*** PROVIDED DATA Section Begins ***
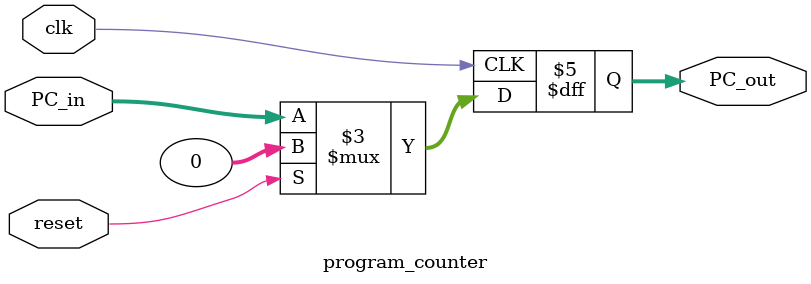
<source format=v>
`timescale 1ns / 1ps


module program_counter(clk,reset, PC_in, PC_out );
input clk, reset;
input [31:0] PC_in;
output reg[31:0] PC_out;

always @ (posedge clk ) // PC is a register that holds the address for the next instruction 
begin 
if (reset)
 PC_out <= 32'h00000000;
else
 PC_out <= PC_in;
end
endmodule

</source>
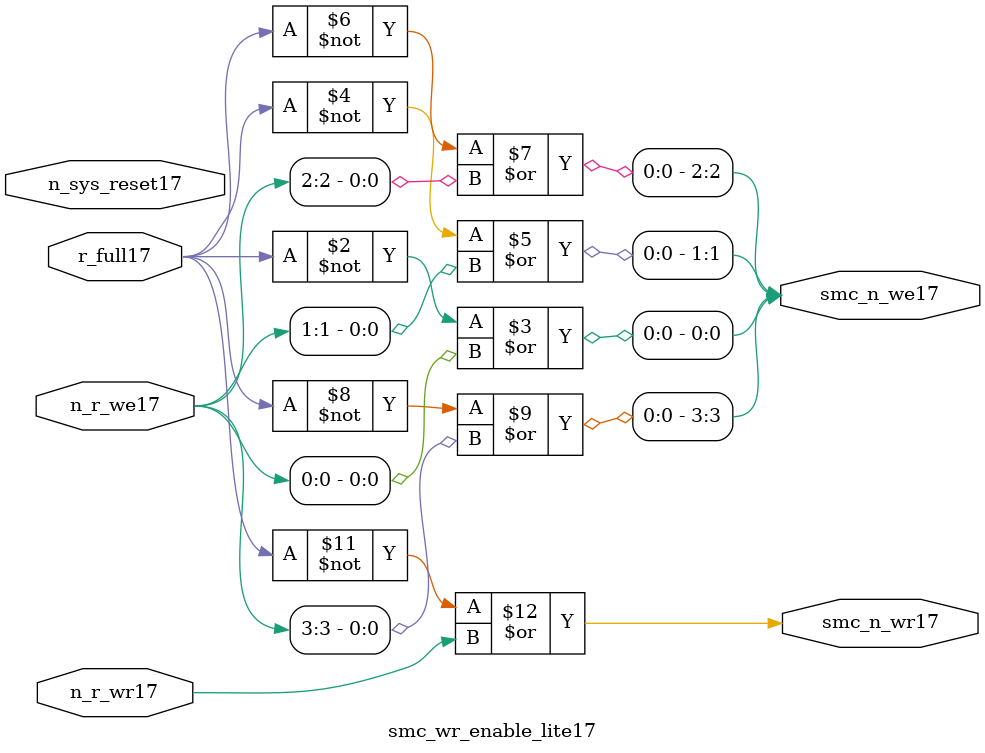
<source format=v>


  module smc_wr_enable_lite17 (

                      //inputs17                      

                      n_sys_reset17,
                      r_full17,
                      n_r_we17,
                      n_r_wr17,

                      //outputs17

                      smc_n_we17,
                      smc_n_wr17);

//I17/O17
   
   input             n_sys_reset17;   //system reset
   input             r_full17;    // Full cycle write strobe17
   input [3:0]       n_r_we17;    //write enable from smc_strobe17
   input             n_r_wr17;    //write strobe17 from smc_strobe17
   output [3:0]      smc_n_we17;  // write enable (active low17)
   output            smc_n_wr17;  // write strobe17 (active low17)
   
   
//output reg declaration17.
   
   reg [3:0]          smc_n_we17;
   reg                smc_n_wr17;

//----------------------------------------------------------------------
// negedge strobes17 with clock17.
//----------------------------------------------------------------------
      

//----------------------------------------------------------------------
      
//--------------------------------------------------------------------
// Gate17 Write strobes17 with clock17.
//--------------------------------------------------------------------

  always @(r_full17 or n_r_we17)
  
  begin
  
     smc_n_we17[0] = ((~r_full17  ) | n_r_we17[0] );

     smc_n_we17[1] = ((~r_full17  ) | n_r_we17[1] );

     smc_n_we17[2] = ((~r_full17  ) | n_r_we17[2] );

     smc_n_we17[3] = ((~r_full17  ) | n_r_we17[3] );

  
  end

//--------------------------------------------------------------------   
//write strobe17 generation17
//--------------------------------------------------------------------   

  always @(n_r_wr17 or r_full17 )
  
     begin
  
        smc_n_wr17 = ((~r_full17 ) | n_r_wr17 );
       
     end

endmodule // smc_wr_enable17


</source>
*** PROVIDED DATA Section Ends ***
WHAT YOU NEED TO DO:
Take the line that contains "PC_out <= 32'h00000000;" and every line after it up to the end of the records above, and restate them exactly, without the pictures.

RESULT OF THE TASK:
 PC_out <= 32'h00000000;
else
 PC_out <= PC_in;
end
endmodule

</source>
<source format=v>


  module smc_wr_enable_lite17 (

                      //inputs17                      

                      n_sys_reset17,
                      r_full17,
                      n_r_we17,
                      n_r_wr17,

                      //outputs17

                      smc_n_we17,
                      smc_n_wr17);

//I17/O17
   
   input             n_sys_reset17;   //system reset
   input             r_full17;    // Full cycle write strobe17
   input [3:0]       n_r_we17;    //write enable from smc_strobe17
   input             n_r_wr17;    //write strobe17 from smc_strobe17
   output [3:0]      smc_n_we17;  // write enable (active low17)
   output            smc_n_wr17;  // write strobe17 (active low17)
   
   
//output reg declaration17.
   
   reg [3:0]          smc_n_we17;
   reg                smc_n_wr17;

//----------------------------------------------------------------------
// negedge strobes17 with clock17.
//----------------------------------------------------------------------
      

//----------------------------------------------------------------------
      
//--------------------------------------------------------------------
// Gate17 Write strobes17 with clock17.
//--------------------------------------------------------------------

  always @(r_full17 or n_r_we17)
  
  begin
  
     smc_n_we17[0] = ((~r_full17  ) | n_r_we17[0] );

     smc_n_we17[1] = ((~r_full17  ) | n_r_we17[1] );

     smc_n_we17[2] = ((~r_full17  ) | n_r_we17[2] );

     smc_n_we17[3] = ((~r_full17  ) | n_r_we17[3] );

  
  end

//--------------------------------------------------------------------   
//write strobe17 generation17
//--------------------------------------------------------------------   

  always @(n_r_wr17 or r_full17 )
  
     begin
  
        smc_n_wr17 = ((~r_full17 ) | n_r_wr17 );
       
     end

endmodule // smc_wr_enable17


</source>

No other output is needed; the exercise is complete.